-- PROBLEM REQUIREMENTS --
Set the data down again so that every line matches exactly.

-- AVAILABLE RECORDS --
Start of Block
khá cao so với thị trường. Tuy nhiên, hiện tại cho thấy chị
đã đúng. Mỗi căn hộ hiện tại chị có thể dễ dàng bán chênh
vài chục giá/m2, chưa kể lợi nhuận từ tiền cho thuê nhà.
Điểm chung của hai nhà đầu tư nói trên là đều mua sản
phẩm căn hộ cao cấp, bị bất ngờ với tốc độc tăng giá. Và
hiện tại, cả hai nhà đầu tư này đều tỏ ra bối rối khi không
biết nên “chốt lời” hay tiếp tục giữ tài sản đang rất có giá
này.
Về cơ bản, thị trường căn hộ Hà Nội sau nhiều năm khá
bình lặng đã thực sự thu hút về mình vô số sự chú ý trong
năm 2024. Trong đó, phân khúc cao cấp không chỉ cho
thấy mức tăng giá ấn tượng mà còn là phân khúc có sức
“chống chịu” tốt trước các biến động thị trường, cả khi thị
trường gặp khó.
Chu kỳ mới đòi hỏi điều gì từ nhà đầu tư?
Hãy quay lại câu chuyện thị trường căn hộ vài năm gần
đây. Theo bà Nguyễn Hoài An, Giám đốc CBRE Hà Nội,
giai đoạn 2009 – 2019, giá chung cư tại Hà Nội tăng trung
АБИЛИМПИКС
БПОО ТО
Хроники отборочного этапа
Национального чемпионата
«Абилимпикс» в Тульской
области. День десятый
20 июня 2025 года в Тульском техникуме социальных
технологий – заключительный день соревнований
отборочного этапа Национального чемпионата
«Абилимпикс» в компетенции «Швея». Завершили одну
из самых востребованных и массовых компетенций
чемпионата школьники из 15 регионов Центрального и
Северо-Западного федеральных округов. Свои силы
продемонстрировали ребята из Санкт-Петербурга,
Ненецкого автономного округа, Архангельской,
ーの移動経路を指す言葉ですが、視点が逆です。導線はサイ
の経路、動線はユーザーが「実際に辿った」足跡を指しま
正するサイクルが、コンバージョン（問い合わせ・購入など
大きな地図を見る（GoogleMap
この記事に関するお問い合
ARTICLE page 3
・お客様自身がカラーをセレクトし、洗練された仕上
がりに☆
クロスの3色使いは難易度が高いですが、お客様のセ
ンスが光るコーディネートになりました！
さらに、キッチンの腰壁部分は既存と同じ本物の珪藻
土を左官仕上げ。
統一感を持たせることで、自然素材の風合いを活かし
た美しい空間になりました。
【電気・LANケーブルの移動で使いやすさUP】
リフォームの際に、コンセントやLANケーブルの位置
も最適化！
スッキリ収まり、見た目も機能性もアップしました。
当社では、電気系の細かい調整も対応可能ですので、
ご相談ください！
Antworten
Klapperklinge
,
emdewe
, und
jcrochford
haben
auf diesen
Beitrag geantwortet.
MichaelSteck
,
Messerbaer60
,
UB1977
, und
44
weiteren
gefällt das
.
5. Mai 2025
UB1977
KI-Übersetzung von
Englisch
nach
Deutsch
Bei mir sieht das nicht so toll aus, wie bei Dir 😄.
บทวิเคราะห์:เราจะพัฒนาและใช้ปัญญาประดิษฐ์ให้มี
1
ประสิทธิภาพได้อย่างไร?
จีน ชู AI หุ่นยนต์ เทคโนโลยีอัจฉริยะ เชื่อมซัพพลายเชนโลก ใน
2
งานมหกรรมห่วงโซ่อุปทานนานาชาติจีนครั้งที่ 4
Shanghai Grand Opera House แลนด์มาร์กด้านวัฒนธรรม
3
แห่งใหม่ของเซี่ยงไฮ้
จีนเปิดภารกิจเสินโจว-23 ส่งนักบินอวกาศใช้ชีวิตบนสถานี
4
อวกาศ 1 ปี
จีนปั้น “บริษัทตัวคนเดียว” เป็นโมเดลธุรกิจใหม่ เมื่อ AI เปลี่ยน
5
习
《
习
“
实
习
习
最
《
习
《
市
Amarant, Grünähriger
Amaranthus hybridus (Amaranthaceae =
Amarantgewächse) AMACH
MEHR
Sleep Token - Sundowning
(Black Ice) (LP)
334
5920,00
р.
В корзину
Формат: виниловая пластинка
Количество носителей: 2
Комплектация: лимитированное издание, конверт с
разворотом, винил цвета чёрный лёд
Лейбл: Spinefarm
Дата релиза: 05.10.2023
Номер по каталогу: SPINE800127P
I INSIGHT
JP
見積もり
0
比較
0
End of Block
-- REPLY --
khá cao so với thị trường. Tuy nhiên, hiện tại cho thấy chị
đã đúng. Mỗi căn hộ hiện tại chị có thể dễ dàng bán chênh
vài chục giá/m2, chưa kể lợi nhuận từ tiền cho thuê nhà.
Điểm chung của hai nhà đầu tư nói trên là đều mua sản
phẩm căn hộ cao cấp, bị bất ngờ với tốc độc tăng giá. Và
hiện tại, cả hai nhà đầu tư này đều tỏ ra bối rối khi không
biết nên “chốt lời” hay tiếp tục giữ tài sản đang rất có giá
này.
Về cơ bản, thị trường căn hộ Hà Nội sau nhiều năm khá
bình lặng đã thực sự thu hút về mình vô số sự chú ý trong
năm 2024. Trong đó, phân khúc cao cấp không chỉ cho
thấy mức tăng giá ấn tượng mà còn là phân khúc có sức
“chống chịu” tốt trước các biến động thị trường, cả khi thị
trường gặp khó.
Chu kỳ mới đòi hỏi điều gì từ nhà đầu tư?
Hãy quay lại câu chuyện thị trường căn hộ vài năm gần
đây. Theo bà Nguyễn Hoài An, Giám đốc CBRE Hà Nội,
giai đoạn 2009 – 2019, giá chung cư tại Hà Nội tăng trung
АБИЛИМПИКС
БПОО ТО
Хроники отборочного этапа
Национального чемпионата
«Абилимпикс» в Тульской
области. День десятый
20 июня 2025 года в Тульском техникуме социальных
технологий – заключительный день соревнований
отборочного этапа Национального чемпионата
«Абилимпикс» в компетенции «Швея». Завершили одну
из самых востребованных и массовых компетенций
чемпионата школьники из 15 регионов Центрального и
Северо-Западного федеральных округов. Свои силы
продемонстрировали ребята из Санкт-Петербурга,
Ненецкого автономного округа, Архангельской,
ーの移動経路を指す言葉ですが、視点が逆です。導線はサイ
の経路、動線はユーザーが「実際に辿った」足跡を指しま
正するサイクルが、コンバージョン（問い合わせ・購入など
大きな地図を見る（GoogleMap
この記事に関するお問い合
ARTICLE page 3
・お客様自身がカラーをセレクトし、洗練された仕上
がりに☆
クロスの3色使いは難易度が高いですが、お客様のセ
ンスが光るコーディネートになりました！
さらに、キッチンの腰壁部分は既存と同じ本物の珪藻
土を左官仕上げ。
統一感を持たせることで、自然素材の風合いを活かし
た美しい空間になりました。
【電気・LANケーブルの移動で使いやすさUP】
リフォームの際に、コンセントやLANケーブルの位置
も最適化！
スッキリ収まり、見た目も機能性もアップしました。
当社では、電気系の細かい調整も対応可能ですので、
ご相談ください！
Antworten
Klapperklinge
,
emdewe
, und
jcrochford
haben
auf diesen
Beitrag geantwortet.
MichaelSteck
,
Messerbaer60
,
UB1977
, und
44
weiteren
gefällt das
.
5. Mai 2025
UB1977
KI-Übersetzung von
Englisch
nach
Deutsch
Bei mir sieht das nicht so toll aus, wie bei Dir 😄.
บทวิเคราะห์:เราจะพัฒนาและใช้ปัญญาประดิษฐ์ให้มี
1
ประสิทธิภาพได้อย่างไร?
จีน ชู AI หุ่นยนต์ เทคโนโลยีอัจฉริยะ เชื่อมซัพพลายเชนโลก ใน
2
งานมหกรรมห่วงโซ่อุปทานนานาชาติจีนครั้งที่ 4
Shanghai Grand Opera House แลนด์มาร์กด้านวัฒนธรรม
3
แห่งใหม่ของเซี่ยงไฮ้
จีนเปิดภารกิจเสินโจว-23 ส่งนักบินอวกาศใช้ชีวิตบนสถานี
4
อวกาศ 1 ปี
จีนปั้น “บริษัทตัวคนเดียว” เป็นโมเดลธุรกิจใหม่ เมื่อ AI เปลี่ยน
5
习
《
习
“
实
习
习
最
《
习
《
市
Amarant, Grünähriger
Amaranthus hybridus (Amaranthaceae =
Amarantgewächse) AMACH
MEHR
Sleep Token - Sundowning
(Black Ice) (LP)
334
5920,00
р.
В корзину
Формат: виниловая пластинка
Количество носителей: 2
Комплектация: лимитированное издание, конверт с
разворотом, винил цвета чёрный лёд
Лейбл: Spinefarm
Дата релиза: 05.10.2023
Номер по каталогу: SPINE800127P
I INSIGHT
JP
見積もり
0
比較
0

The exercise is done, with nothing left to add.